» SOURCE DOCUMENT:
= Beginning of Section =

Tulane defeated the Georgia Bulldogs 20–7. Tulane scored first on a 33-yard pass from Zimmerman to Vernon Haynes. Nollie Felts plunged in from the 1-yard line for the next touchdown. A pass from Georgia's Homey Key to Buster Mott netted 60 yards and a touchdown. After a botched punt, a double pass play led to Payne sprinting around left end for Tulane's final score.

| Team | 1 | 2 | 3 | 4 | Total |
|---|---|---|---|---|---|
| • Tulane | 7 | 6 | 7 | 0 | 20 |
| Georgia | 0 | 0 | 7 | 0 | 7 |

===Sewanee===
Tulane shut out the Sewanee Tigers 40–0 .

= End of Section =

» INFORMATION:
= Beginning of Section =

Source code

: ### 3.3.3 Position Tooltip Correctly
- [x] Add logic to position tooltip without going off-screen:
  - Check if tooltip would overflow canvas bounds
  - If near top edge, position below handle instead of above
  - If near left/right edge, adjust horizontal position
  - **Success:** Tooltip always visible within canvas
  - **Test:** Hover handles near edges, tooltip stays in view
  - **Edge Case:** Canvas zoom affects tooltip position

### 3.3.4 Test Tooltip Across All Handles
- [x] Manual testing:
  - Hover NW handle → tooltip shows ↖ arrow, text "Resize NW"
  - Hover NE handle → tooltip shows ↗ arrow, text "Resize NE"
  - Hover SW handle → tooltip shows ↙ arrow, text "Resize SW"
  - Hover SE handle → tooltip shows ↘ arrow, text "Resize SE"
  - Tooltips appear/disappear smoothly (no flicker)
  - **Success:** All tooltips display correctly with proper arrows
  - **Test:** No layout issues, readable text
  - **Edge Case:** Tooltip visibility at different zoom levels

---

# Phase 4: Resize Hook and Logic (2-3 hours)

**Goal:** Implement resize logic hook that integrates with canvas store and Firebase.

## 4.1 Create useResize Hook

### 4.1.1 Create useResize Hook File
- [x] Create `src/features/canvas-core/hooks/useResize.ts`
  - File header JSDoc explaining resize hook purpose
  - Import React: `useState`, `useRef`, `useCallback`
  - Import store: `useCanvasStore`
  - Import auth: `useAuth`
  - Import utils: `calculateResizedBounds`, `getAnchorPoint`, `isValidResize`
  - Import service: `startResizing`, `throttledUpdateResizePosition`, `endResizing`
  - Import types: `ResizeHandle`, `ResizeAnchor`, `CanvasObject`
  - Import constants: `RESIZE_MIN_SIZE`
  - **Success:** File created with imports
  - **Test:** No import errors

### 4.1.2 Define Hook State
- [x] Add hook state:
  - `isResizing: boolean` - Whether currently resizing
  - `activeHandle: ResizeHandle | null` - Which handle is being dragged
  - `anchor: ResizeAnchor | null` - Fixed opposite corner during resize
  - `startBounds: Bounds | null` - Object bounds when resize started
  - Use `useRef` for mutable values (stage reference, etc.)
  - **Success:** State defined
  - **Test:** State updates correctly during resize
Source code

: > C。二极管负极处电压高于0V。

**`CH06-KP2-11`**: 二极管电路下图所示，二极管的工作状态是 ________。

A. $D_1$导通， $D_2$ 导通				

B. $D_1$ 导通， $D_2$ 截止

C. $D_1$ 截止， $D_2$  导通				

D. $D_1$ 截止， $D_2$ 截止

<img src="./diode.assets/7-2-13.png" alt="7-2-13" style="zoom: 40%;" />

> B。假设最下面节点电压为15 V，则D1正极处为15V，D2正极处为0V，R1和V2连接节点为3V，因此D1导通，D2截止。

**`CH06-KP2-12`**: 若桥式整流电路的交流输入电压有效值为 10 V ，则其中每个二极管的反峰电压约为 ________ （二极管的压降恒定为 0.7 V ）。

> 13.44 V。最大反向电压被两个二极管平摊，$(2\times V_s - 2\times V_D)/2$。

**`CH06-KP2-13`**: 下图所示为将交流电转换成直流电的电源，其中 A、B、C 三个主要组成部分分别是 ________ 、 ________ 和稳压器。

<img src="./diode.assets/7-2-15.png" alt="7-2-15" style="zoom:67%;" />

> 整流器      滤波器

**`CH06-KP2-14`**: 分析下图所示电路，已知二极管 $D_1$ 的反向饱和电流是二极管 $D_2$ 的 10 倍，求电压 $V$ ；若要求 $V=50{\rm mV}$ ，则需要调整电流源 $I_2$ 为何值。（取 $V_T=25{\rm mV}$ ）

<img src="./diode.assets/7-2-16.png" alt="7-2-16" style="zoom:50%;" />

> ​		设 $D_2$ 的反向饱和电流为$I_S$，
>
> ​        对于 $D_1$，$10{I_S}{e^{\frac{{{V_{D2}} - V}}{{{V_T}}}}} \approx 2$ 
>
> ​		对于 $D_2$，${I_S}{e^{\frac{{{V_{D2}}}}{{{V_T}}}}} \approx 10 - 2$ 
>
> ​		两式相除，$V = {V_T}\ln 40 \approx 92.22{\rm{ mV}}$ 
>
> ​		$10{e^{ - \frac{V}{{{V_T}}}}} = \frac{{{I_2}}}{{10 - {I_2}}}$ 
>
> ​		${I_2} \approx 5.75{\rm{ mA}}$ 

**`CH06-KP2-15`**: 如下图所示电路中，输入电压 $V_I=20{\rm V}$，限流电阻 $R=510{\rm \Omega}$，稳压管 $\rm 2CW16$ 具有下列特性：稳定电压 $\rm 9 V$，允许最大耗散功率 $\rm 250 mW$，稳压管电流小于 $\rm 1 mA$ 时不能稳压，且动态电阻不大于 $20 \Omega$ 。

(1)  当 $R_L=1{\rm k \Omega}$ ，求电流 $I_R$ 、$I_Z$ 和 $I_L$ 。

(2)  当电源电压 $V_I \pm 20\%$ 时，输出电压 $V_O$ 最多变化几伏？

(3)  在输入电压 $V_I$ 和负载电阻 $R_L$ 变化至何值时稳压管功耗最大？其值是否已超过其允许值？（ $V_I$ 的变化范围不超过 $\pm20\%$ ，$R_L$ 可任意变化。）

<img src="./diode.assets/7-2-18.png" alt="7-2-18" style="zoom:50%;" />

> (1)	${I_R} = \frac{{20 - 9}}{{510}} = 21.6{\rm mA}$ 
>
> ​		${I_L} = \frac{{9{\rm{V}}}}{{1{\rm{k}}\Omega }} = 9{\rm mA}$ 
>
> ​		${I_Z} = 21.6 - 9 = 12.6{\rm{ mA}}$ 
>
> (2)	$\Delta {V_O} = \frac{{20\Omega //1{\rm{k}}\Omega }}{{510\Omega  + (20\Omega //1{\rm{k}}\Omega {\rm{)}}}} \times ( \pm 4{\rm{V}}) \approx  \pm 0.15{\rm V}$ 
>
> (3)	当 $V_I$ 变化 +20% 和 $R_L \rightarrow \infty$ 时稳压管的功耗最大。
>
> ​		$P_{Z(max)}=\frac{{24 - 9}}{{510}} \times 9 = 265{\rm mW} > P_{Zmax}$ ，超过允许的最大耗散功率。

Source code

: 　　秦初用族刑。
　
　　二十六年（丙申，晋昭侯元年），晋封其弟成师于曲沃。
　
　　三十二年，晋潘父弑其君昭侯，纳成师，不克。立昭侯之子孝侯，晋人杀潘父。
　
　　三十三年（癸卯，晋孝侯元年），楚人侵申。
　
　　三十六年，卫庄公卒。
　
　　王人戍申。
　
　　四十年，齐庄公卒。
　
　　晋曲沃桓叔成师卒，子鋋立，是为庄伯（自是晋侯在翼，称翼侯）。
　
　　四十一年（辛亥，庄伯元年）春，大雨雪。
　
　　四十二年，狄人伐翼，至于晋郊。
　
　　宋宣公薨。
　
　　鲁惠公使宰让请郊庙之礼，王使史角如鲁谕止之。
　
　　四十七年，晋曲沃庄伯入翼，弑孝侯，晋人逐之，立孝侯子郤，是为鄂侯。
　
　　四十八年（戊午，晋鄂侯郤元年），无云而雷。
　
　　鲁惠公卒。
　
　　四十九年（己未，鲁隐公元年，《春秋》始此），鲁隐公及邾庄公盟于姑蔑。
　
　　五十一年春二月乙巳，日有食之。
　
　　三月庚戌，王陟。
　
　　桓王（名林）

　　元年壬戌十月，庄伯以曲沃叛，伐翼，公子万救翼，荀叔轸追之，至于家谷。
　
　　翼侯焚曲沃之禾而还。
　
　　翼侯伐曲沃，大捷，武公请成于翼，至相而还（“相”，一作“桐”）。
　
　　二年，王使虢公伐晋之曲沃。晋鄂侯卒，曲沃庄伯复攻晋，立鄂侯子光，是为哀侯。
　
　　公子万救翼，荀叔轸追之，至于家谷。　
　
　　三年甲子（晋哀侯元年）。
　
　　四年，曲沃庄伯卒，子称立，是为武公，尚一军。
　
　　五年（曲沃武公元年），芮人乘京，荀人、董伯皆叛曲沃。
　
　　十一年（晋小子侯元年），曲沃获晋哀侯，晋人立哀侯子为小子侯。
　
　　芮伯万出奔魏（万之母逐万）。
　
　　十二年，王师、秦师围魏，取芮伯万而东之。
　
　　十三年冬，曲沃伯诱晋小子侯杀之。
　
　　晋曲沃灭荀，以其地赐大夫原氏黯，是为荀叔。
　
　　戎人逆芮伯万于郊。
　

= End of Section =

» PROBLEMS AND TASKS:
#1 In the Tulane–Georgia game summary, give everything from "Tulane defeated the" down to "Tulane's final score." again, swapping "botched punt" for "blocked punt".
#2 Write the next part of the Tulane football season account, picking up after its last line.

» ANSWERS TO THE EXERCISE:
#1
Tulane defeated the Georgia Bulldogs 20–7. Tulane scored first on a 33-yard pass from Zimmerman to Vernon Haynes. Nollie Felts plunged in from the 1-yard line for the next touchdown. A pass from Georgia's Homey Key to Buster Mott netted 60 yards and a touchdown. After a blocked punt, a double pass play led to Payne sprinting around left end for Tulane's final score.

#2
===LSU===
Tulane defeated rival LSU 34-7. The starting lineup was Haynes (left end), DeColigny (left tackle), Scafide (left guard), Lodrigues (center), McCormick (right guard), Upton (right tackle), Dalrymple (right end), Dawson (quarterback), Zimmerman (left halfback), Glover (right halfback), Felts (fullback).

===Washington State===
Tulane had an intersectional victory to close the regular season, over Washington State 28–14 . Dahlen scored the first touchdown. After starting on the bench, Dalrymple rallied the team when he entered the game. A pass from Zimmerman to Haynes got the first touchdown, with Haynes tackled by Sander at the goal line.

In the second quarter, Zimmerman connected with Dawson for a long pass, pushed out of bounds at the 6-yard line. Glover then got a touchdown on a double lateral pass play, scoring with two tacklers around his neck. After a Zimmerman interception and 30-yard return, another Zimmerman to Haynes pass got another touchdown.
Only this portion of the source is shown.